What the exercise asks
Lay out every line of the entries below as a JSON list of strings, one string per line, skipping blank lines. Leave the pictures out.

Chart analysis data
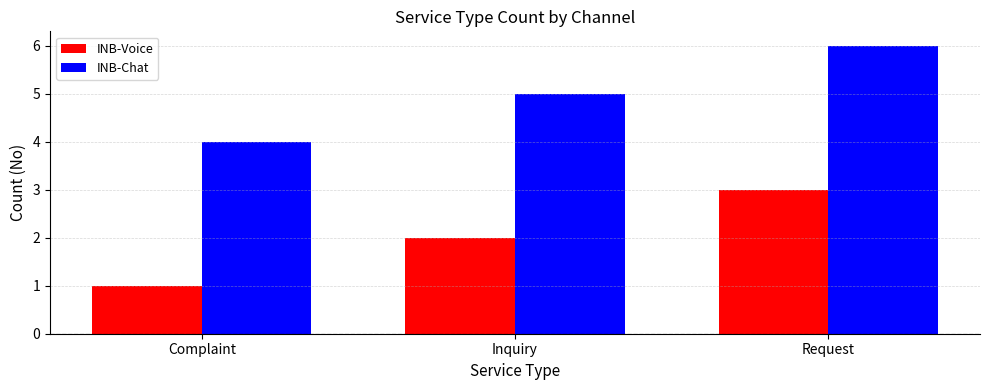

What is the total value across all series at Request?

9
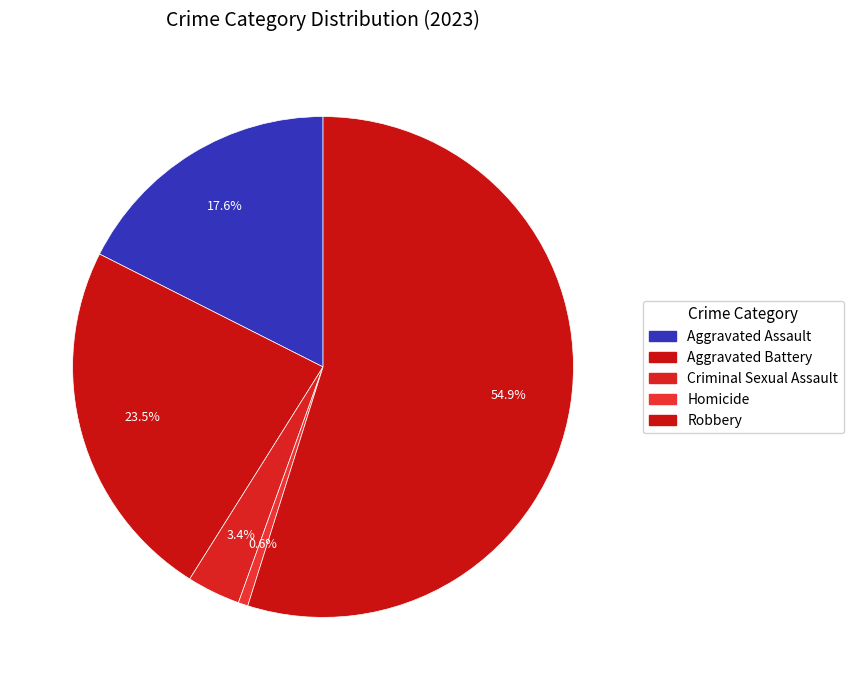

Which category accounts for the majority?

Robbery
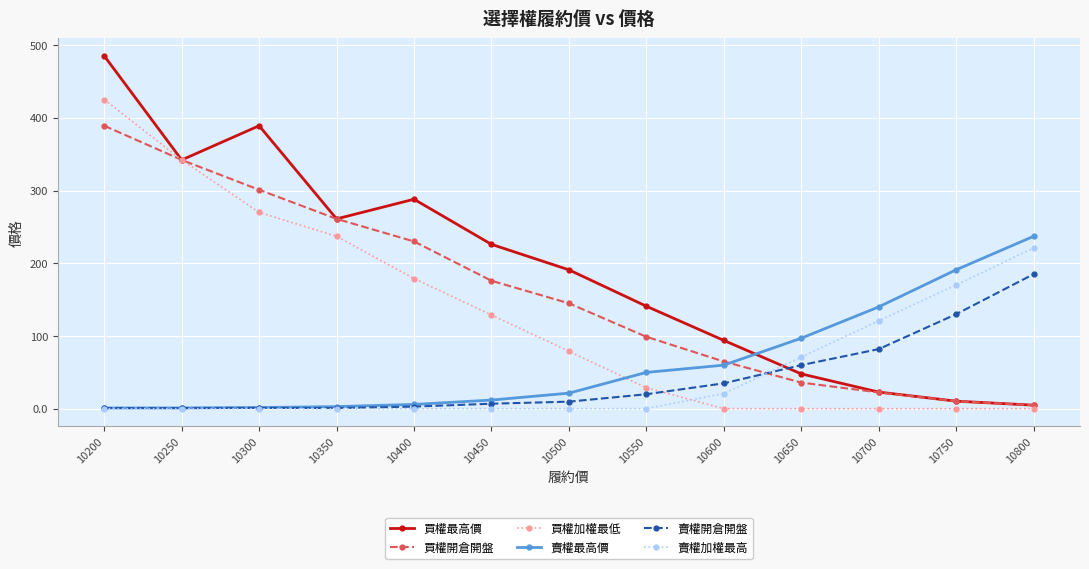

At which category does 買權最高價 reach its first local valley?

10250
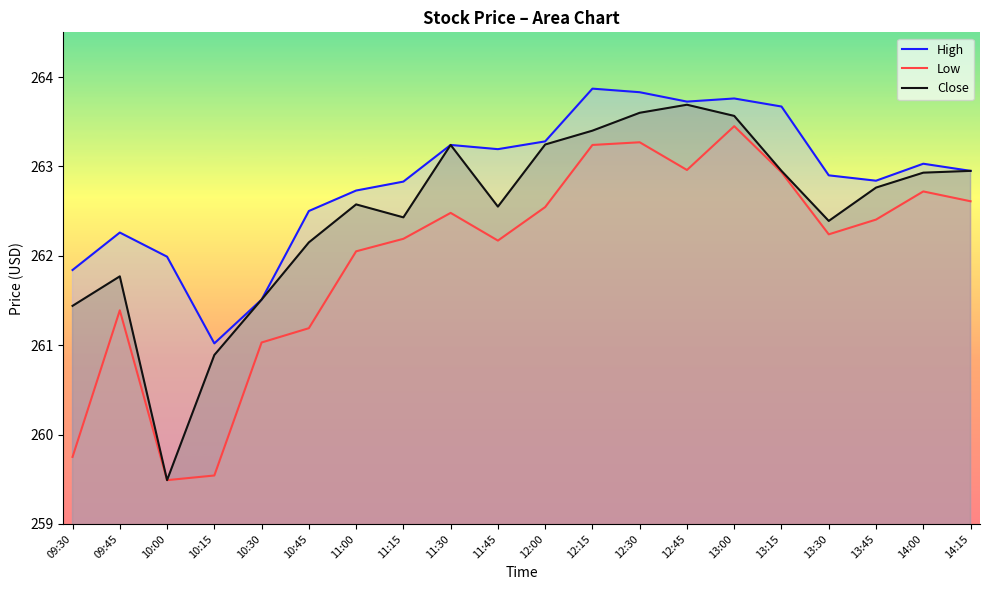

Reading left to right, extract all data points from this chart.

High: 261.8	262.3	262.0	261.0	261.5	262.5	262.7	262.8	263.2	263.2	263.3	263.9	263.8	263.7	263.8	263.7	262.9	262.8	263.0	262.9
Low: 259.8	261.4	259.5	259.5	261.0	261.2	262.1	262.2	262.5	262.2	262.5	263.2	263.3	263.0	263.4	262.9	262.2	262.4	262.7	262.6
Close: 261.4	261.8	259.5	260.9	261.5	262.1	262.6	262.4	263.2	262.6	263.2	263.4	263.6	263.7	263.6	262.9	262.4	262.8	262.9	262.9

Result for this task
[
  "What is the total value across all series at Request?",
  "9",
  "Which category accounts for the majority?",
  "Robbery",
  "At which category does 買權最高價 reach its first local valley?",
  "10250",
  "Reading left to right, extract all data points from this chart.",
  "High: 261.8\t262.3\t262.0\t261.0\t261.5\t262.5\t262.7\t262.8\t263.2\t263.2\t263.3\t263.9\t263.8\t263.7\t263.8\t263.7\t262.9\t262.8\t263.0\t262.9",
  "Low: 259.8\t261.4\t259.5\t259.5\t261.0\t261.2\t262.1\t262.2\t262.5\t262.2\t262.5\t263.2\t263.3\t263.0\t263.4\t262.9\t262.2\t262.4\t262.7\t262.6",
  "Close: 261.4\t261.8\t259.5\t260.9\t261.5\t262.1\t262.6\t262.4\t263.2\t262.6\t263.2\t263.4\t263.6\t263.7\t263.6\t262.9\t262.4\t262.8\t262.9\t262.9"
]